那覇の西100kmに位置する久米島は、広大なバリアリーフに囲まれた周囲47.6kmの島です。かつて中国との海上交易の拠点として栄えた琉球王朝時代には、琉球列島で最も美しい「球美の島」とたたえられました。 もちろん今もその魅力は健在。久米島ならではの絶景やグルメをたっぷりご案内いたします。

「球美の島」ならでは美しい海の絶景スポット

 まず紹介したいのが「球美の島」の名にふさわしい久米島一の絶景スポット、「ハテの浜」です(①)。島の東側、奥武島とオーハ島の沖合に浮かぶ長さ約7㎞の3つの砂州(メーヌ浜、ナカノ浜、ハテの浜)の総称で、港から船に揺られること数十分で渡ることができます。そこはまさに「砂浜だけの島」。パラソルの下でのんびり過ごすもよし、シュノーケルやダイビングを楽しむもよし。真っ白な砂と透き通るようなコバルトブルーの海が広がる絶景の世界を、ぜひ時間を忘れて堪能してみてほしいと思います。

砂浜とコバルトブルーの海、青空が広がるハテの浜

砂浜とコバルトブルーの海、青空が広がるハテの浜

美しい白砂が評判のイーフビーチ

美しい白砂が評判のイーフビーチ

奥武島の南西側海岸にある畳石。沖縄県の天然記念物に指定されている

奥武島の南西側海岸にある畳石。沖縄県の天然記念物に指定されている

 もちろん、久米島にはこのハテの浜以外にも素晴らしいビーチが点在しています。その筆頭が、東部にある長さ約2㎞のイーフビーチ(②)。「日本の渚100選」にも選ばれているこのビーチは久米島イーフビーチホテルと直結しており、ホテル内にはマリンショップもあるので、気軽にさまざまなマリンアクティビティーを楽しむことができます。

◆ **データ抜粋**
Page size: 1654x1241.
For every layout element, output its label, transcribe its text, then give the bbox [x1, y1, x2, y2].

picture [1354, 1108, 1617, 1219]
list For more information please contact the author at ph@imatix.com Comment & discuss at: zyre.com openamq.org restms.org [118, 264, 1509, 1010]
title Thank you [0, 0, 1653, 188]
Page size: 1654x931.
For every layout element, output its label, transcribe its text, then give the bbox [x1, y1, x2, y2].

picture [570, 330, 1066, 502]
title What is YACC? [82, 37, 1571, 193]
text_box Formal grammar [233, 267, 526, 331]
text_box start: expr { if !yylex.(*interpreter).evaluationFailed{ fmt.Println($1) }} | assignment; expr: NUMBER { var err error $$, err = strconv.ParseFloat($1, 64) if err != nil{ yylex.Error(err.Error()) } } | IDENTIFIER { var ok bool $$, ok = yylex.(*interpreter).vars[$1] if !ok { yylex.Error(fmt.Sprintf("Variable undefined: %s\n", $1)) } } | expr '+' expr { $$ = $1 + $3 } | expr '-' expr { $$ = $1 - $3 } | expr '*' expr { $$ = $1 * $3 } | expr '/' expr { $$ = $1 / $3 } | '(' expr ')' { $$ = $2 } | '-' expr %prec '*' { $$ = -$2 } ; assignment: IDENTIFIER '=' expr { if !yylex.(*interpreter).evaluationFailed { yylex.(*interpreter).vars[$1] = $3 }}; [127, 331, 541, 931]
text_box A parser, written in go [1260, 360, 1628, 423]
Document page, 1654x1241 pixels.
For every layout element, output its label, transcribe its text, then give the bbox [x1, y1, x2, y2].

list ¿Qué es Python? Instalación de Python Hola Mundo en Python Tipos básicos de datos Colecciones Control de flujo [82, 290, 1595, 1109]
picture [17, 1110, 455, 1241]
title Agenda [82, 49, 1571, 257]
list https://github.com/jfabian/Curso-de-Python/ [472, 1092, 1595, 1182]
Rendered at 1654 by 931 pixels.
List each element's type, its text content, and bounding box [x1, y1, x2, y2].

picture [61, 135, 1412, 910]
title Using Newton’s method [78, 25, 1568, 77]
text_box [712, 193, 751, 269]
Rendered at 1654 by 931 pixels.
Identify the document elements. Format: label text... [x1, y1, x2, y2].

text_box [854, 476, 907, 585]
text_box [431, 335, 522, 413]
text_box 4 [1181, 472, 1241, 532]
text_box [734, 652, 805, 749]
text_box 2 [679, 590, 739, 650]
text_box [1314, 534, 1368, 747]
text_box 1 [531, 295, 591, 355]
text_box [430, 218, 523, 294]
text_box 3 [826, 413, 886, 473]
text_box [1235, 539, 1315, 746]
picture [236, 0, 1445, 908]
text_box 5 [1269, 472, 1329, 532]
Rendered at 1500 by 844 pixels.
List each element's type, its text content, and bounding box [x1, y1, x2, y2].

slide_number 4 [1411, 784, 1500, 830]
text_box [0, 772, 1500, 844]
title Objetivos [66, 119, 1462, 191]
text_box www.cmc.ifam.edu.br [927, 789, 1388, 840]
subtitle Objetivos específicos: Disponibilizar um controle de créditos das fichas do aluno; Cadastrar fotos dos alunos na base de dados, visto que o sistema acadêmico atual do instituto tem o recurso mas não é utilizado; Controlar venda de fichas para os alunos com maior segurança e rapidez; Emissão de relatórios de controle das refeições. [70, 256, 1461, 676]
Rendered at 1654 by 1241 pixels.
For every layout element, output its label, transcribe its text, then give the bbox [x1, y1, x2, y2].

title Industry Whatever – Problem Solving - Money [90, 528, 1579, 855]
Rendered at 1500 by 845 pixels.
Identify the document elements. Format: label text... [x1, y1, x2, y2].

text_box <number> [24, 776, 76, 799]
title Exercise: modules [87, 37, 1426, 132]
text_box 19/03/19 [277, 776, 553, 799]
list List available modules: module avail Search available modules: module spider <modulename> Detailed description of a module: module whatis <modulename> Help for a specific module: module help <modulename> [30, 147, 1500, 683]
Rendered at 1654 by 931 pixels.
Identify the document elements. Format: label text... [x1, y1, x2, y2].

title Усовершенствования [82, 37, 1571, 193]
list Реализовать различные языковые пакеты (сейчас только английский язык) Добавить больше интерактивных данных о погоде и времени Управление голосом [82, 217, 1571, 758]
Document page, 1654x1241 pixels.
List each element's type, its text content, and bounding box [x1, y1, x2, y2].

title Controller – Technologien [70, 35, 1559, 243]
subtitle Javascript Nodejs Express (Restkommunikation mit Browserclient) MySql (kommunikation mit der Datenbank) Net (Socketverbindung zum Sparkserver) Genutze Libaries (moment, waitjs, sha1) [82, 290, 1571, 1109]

◆ **課題の条件**
久米島の紹介文の続きを、最後の文の次から書け。 アイテムは別の出典から取ったものである。

◆ **結果**
 一方、美しい砂浜のみならず、海岸の地形も魅力的です。久米島は数千万年~数百年前の活発な火山活動によって形成された島であり、各所にその痕跡が残っているのです。例えば久米島と橋でつながった奥武島には「畳石」という国指定天然記念物があり、海岸に亀の甲羅のような形状の岩が多数連なっています(③)。これは600万年ほど前の新第三紀中新世最末期に安山岩のマグマが海底近くの地下で冷えて固まってできたものだとか。「ミーフガー」も独特な地形がつくり出した景勝地です(④)。別名「女岩」とも呼ばれ、一見すると岸壁に巨大な穴が開いたように感じられますが、実は海側は石灰岩、陸側は凝灰角礫岩と異なる岩によって構成されています。

海ぶどうから化粧品まで多彩な海洋深層水ビジネス

 さて、久米島の海の魅力といえば、忘れてはいけないのが「海洋深層水」です。島東部にある沖縄県海洋深層水研究所は取水量日本一。研究所周辺には、この清浄な水によるビジネスを手掛ける事業者が集積しており、島の産業を支えているのです。久米島海洋深層水開発(株)の海ぶどう養殖場もその一つ(⑤⑥)。場内の養殖池の数は全部で1000カ所以上もあり、県全体で年間400t生産される海ぶどうのうちの実に半分以上を久米島産が占めているといいます。海洋深層水と表層海水とを混ぜ、適正水温に合わせてゆっくり育てるので、粒がぎっしりと密集しており、プチプチの食感と自然な塩気が最高です。養殖場を訪れれば場内の見学や試食ができるので、島めぐりの際にはぜひ立ち寄ってみてください(要予約)。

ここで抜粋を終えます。